Inspecting the fills

Once the payment and release paths complete, the order shows up as filled in the frontend:

Partially filled order

And we can drill into the list of fills for a given order:

Order fills view

Wrap-up & what’s next

This devlog closes the loop started in #19:

  • Users can register Crypto providers (EVM/SOL/ICP).
  • Onramper selects a provider when locking an order.
  • The order card shows a chain-aware Pay with Crypto button based on the provider asset.
  • We compute (price + offramper_fee) in smallest token units using the provider token decimals.
  • We send funds from onramper wallet → offramper wallet, not via the vault.
  • The backend verifies those payments chain-specifically (EVM/Solana/Bitcoin/ICP), and appends a fill with the correct payment id.

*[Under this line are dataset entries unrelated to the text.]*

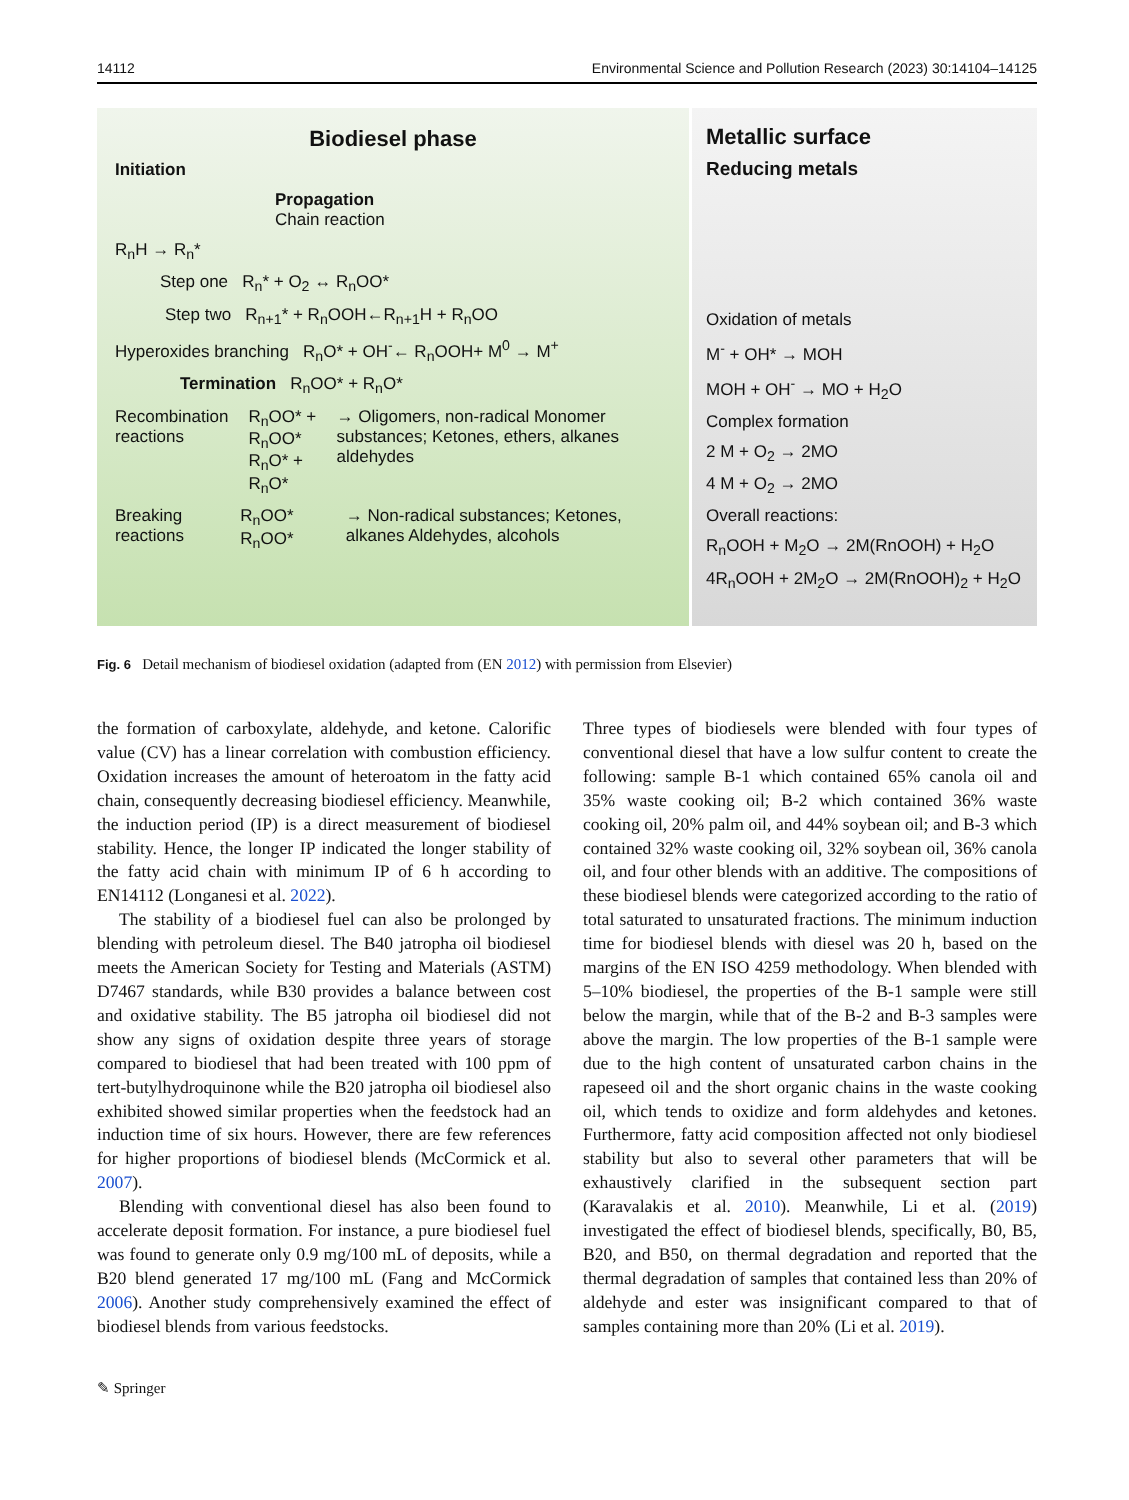14112 Environmental Science and Pollution Research (2023) 30:14104–14125
Biodiesel phase
Initiation
Propagation
Chain reaction
R<sub>n</sub>H → R<sub>n</sub>*
Step one R<sub>n</sub>* + O<sub>2</sub> ↔ R<sub>n</sub>OO*
Step two R<sub>n+1</sub>* + R<sub>n</sub>OOH←R<sub>n+1</sub>H + R<sub>n</sub>OO
Hyperoxides branching R<sub>n</sub>O* + OH<sup>-</sup>← R<sub>n</sub>OOH+ M<sup>0</sup> → M<sup>+</sup>
Termination R<sub>n</sub>OO* + R<sub>n</sub>O*
Recombination reactions
R<sub>n</sub>OO* + R<sub>n</sub>OO*
R<sub>n</sub>O* + R<sub>n</sub>O*
→ Oligomers, non-radical Monomer substances; Ketones, ethers, alkanes aldehydes
Breaking reactions
R<sub>n</sub>OO*
R<sub>n</sub>OO*
→ Non-radical substances; Ketones, alkanes Aldehydes, alcohols
Metallic surface
Reducing metals
Oxidation of metals
M<sup>-</sup> + OH* → MOH
MOH + OH<sup>-</sup> → MO + H<sub>2</sub>O
Complex formation
2 M + O<sub>2</sub> → 2MO
4 M + O<sub>2</sub> → 2MO
Overall reactions:
R<sub>n</sub>OOH + M<sub>2</sub>O → 2M(RnOOH) + H<sub>2</sub>O
4R<sub>n</sub>OOH + 2M<sub>2</sub>O → 2M(RnOOH)<sub>2</sub> + H<sub>2</sub>O
Fig. 6 Detail mechanism of biodiesel oxidation (adapted from (EN 2012) with permission from Elsevier)
the formation of carboxylate, aldehyde, and ketone. Calorific value (CV) has a linear correlation with combustion efficiency. Oxidation increases the amount of heteroatom in the fatty acid chain, consequently decreasing biodiesel efficiency. Meanwhile, the induction period (IP) is a direct measurement of biodiesel stability. Hence, the longer IP indicated the longer stability of the fatty acid chain with minimum IP of 6 h according to EN14112 (Longanesi et al. 2022).
The stability of a biodiesel fuel can also be prolonged by blending with petroleum diesel. The B40 jatropha oil biodiesel meets the American Society for Testing and Materials (ASTM) D7467 standards, while B30 provides a balance between cost and oxidative stability. The B5 jatropha oil biodiesel did not show any signs of oxidation despite three years of storage compared to biodiesel that had been treated with 100 ppm of tert-butylhydroquinone while the B20 jatropha oil biodiesel also exhibited showed similar properties when the feedstock had an induction time of six hours. However, there are few references for higher proportions of biodiesel blends (McCormick et al. 2007).
Blending with conventional diesel has also been found to accelerate deposit formation. For instance, a pure biodiesel fuel was found to generate only 0.9 mg/100 mL of deposits, while a B20 blend generated 17 mg/100 mL (Fang and McCormick 2006). Another study comprehensively examined the effect of biodiesel blends from various feedstocks.
Three types of biodiesels were blended with four types of conventional diesel that have a low sulfur content to create the following: sample B-1 which contained 65% canola oil and 35% waste cooking oil; B-2 which contained 36% waste cooking oil, 20% palm oil, and 44% soybean oil; and B-3 which contained 32% waste cooking oil, 32% soybean oil, 36% canola oil, and four other blends with an additive. The compositions of these biodiesel blends were categorized according to the ratio of total saturated to unsaturated fractions. The minimum induction time for biodiesel blends with diesel was 20 h, based on the margins of the EN ISO 4259 methodology. When blended with 5–10% biodiesel, the properties of the B-1 sample were still below the margin, while that of the B-2 and B-3 samples were above the margin. The low properties of the B-1 sample were due to the high content of unsaturated carbon chains in the rapeseed oil and the short organic chains in the waste cooking oil, which tends to oxidize and form aldehydes and ketones. Furthermore, fatty acid composition affected not only biodiesel stability but also to several other parameters that will be exhaustively clarified in the subsequent section part (Karavalakis et al. 2010). Meanwhile, Li et al. (2019) investigated the effect of biodiesel blends, specifically, B0, B5, B20, and B50, on thermal degradation and reported that the thermal degradation of samples that contained less than 20% of aldehyde and ester was insignificant compared to that of samples containing more than 20% (Li et al. 2019).
✎ Springer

The core bridge is now trustless, multi-chain, and fully instrumented – which is exactly where we wanted the “pay with crypto” feature to land.

This, together with all the features implemented in previous devlogs, almost wraps up the entirety of the milestone.

In the next and last devlog we will wrap up by simplifying the EVM smart contracts and getting rid of the onchain's evm vault for commit and uncommit, and introduce the usage of ic_alloy for simpler evm operations.

With that, we will finally record the milestone video and present the end of the grant that supported these #20 devlogs!